TASK OBJECTIVE: Copy the items below word for word, starting at their first line and ending with the line that contains "ambiguity on the", including that line.

Dataset entries:
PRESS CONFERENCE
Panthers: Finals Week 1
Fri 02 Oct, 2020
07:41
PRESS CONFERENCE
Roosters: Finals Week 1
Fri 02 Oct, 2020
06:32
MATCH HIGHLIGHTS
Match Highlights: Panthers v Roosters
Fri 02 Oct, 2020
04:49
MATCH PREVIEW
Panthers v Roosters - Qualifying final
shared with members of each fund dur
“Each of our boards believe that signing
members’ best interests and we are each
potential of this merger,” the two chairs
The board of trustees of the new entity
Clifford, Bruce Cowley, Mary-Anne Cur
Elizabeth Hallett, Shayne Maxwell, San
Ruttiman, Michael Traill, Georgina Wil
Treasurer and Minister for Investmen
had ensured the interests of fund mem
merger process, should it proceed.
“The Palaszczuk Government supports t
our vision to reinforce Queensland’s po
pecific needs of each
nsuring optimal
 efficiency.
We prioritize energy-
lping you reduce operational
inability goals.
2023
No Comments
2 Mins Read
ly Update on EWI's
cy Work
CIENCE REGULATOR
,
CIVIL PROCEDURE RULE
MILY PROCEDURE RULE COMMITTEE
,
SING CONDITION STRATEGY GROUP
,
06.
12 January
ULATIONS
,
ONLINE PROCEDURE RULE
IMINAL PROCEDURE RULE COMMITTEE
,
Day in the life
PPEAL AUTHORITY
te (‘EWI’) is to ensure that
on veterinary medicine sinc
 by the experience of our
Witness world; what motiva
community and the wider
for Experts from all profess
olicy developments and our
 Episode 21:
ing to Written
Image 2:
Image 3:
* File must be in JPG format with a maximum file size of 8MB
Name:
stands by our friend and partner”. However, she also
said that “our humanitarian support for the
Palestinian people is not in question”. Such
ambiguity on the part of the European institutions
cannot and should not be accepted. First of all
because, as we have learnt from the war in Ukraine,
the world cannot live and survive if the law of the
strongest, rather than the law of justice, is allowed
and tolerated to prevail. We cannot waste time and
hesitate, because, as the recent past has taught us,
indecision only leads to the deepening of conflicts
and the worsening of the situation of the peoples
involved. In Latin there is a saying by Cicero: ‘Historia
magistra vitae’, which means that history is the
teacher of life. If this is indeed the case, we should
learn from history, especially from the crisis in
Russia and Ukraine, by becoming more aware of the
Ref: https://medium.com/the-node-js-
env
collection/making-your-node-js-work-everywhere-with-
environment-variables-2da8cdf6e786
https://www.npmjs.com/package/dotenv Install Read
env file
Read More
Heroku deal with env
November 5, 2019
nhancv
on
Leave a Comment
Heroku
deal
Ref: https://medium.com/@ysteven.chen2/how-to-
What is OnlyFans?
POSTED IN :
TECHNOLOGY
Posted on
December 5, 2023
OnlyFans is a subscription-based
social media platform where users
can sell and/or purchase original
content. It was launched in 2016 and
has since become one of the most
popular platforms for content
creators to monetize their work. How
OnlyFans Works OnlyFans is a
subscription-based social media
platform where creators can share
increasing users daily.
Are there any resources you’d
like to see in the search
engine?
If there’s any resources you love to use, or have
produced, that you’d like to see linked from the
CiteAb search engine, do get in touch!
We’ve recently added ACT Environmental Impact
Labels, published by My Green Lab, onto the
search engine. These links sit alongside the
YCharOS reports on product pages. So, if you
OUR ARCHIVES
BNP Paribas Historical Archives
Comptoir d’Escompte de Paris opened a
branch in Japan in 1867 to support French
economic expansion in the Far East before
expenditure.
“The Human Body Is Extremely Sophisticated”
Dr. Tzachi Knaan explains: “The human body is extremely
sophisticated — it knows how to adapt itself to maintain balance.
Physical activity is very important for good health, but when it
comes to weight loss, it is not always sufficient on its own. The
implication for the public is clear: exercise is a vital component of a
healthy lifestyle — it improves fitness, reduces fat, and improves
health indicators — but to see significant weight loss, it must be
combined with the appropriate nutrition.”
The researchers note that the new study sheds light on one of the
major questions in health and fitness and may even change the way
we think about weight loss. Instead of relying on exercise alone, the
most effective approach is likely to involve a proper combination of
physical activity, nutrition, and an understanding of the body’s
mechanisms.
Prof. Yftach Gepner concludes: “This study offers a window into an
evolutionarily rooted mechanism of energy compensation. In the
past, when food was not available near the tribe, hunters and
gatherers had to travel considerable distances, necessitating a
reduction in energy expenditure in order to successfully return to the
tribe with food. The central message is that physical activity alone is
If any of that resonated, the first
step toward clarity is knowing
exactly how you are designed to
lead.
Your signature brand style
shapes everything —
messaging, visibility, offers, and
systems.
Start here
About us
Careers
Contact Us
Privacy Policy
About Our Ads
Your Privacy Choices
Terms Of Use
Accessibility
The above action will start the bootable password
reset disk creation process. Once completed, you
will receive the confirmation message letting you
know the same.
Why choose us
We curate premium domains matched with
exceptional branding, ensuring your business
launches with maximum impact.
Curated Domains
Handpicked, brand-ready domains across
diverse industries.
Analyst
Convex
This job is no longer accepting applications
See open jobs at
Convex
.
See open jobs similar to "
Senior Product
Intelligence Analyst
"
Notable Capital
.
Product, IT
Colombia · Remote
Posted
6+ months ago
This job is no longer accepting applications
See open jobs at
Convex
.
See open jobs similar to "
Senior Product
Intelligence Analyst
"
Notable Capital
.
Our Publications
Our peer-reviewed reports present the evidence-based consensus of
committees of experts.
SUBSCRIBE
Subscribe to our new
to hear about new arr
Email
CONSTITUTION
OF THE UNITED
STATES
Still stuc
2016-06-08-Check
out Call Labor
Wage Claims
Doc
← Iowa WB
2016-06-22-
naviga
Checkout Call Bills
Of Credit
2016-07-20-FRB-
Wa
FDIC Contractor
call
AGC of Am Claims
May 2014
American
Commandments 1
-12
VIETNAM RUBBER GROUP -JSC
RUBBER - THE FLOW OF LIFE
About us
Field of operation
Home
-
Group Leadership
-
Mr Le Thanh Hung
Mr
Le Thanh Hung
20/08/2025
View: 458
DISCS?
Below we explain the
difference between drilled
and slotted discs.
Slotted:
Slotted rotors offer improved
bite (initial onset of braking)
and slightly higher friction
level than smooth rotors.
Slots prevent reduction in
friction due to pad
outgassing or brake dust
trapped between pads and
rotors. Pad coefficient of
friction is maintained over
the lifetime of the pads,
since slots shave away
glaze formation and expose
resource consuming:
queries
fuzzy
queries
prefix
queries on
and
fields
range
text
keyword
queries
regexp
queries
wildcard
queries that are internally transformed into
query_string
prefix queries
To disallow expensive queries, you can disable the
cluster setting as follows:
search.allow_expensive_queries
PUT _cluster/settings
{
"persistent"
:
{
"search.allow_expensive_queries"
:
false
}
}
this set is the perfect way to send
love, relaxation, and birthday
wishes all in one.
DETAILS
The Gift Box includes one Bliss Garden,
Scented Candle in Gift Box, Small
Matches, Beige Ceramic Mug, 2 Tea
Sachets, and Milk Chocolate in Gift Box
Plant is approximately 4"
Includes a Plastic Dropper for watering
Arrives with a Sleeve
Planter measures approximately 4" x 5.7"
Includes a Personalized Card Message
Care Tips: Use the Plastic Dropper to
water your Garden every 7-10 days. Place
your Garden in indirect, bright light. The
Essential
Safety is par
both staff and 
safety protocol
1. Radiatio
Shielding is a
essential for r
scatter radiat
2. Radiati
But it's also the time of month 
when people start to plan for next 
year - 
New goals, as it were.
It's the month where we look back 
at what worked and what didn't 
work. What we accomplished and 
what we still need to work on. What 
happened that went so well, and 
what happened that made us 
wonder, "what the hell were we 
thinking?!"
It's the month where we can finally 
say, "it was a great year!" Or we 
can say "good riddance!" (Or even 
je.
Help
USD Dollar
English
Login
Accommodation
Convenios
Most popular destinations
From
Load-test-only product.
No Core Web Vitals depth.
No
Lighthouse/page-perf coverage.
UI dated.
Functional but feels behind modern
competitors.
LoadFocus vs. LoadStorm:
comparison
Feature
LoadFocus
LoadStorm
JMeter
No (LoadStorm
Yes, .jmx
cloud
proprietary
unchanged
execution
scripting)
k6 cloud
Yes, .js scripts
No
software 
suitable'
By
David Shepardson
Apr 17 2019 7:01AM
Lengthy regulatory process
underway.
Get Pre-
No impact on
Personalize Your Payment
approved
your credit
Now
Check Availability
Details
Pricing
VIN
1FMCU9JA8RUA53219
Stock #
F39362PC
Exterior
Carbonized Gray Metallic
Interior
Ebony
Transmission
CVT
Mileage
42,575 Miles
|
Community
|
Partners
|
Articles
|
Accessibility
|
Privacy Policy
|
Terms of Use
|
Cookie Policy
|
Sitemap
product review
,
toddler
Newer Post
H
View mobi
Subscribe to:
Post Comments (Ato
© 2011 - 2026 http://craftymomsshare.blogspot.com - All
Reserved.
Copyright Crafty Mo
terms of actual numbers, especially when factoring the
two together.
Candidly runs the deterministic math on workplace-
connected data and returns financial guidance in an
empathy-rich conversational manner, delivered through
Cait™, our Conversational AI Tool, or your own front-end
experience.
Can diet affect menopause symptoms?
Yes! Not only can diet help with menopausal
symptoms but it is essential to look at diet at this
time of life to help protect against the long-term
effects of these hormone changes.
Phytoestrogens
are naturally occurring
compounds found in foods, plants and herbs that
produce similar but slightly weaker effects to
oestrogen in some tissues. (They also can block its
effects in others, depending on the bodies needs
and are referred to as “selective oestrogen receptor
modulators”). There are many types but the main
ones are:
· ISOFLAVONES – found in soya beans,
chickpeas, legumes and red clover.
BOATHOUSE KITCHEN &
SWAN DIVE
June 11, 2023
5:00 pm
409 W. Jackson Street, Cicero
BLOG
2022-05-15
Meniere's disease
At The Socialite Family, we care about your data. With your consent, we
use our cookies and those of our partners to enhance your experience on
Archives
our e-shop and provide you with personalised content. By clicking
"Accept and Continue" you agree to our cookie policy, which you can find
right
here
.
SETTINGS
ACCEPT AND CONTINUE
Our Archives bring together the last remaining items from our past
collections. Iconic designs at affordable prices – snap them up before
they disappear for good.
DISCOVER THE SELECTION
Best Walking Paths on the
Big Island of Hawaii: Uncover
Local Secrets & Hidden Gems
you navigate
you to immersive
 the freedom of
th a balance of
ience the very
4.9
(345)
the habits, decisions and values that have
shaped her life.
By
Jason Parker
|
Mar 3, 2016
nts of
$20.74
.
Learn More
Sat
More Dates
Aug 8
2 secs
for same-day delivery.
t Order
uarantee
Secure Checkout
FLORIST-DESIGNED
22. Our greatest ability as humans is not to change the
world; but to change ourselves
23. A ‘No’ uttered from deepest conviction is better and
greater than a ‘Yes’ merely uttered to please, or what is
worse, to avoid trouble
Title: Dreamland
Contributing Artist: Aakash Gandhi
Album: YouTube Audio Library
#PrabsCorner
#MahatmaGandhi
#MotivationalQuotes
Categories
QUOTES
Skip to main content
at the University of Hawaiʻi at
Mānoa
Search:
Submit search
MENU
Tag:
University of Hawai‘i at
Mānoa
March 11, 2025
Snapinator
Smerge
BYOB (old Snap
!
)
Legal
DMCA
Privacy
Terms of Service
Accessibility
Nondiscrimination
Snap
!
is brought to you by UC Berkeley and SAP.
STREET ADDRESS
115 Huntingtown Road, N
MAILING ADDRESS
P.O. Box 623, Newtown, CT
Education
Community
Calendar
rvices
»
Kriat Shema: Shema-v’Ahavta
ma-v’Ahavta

THE ANSWER:
PRESS CONFERENCE
Panthers: Finals Week 1
Fri 02 Oct, 2020
07:41
PRESS CONFERENCE
Roosters: Finals Week 1
Fri 02 Oct, 2020
06:32
MATCH HIGHLIGHTS
Match Highlights: Panthers v Roosters
Fri 02 Oct, 2020
04:49
MATCH PREVIEW
Panthers v Roosters - Qualifying final
shared with members of each fund dur
“Each of our boards believe that signing
members’ best interests and we are each
potential of this merger,” the two chairs
The board of trustees of the new entity
Clifford, Bruce Cowley, Mary-Anne Cur
Elizabeth Hallett, Shayne Maxwell, San
Ruttiman, Michael Traill, Georgina Wil
Treasurer and Minister for Investmen
had ensured the interests of fund mem
merger process, should it proceed.
“The Palaszczuk Government supports t
our vision to reinforce Queensland’s po
pecific needs of each
nsuring optimal
 efficiency.
We prioritize energy-
lping you reduce operational
inability goals.
2023
No Comments
2 Mins Read
ly Update on EWI's
cy Work
CIENCE REGULATOR
,
CIVIL PROCEDURE RULE
MILY PROCEDURE RULE COMMITTEE
,
SING CONDITION STRATEGY GROUP
,
06.
12 January
ULATIONS
,
ONLINE PROCEDURE RULE
IMINAL PROCEDURE RULE COMMITTEE
,
Day in the life
PPEAL AUTHORITY
te (‘EWI’) is to ensure that
on veterinary medicine sinc
 by the experience of our
Witness world; what motiva
community and the wider
for Experts from all profess
olicy developments and our
 Episode 21:
ing to Written
Image 2:
Image 3:
* File must be in JPG format with a maximum file size of 8MB
Name:
stands by our friend and partner”. However, she also
said that “our humanitarian support for the
Palestinian people is not in question”. Such
ambiguity on the part of the European institutions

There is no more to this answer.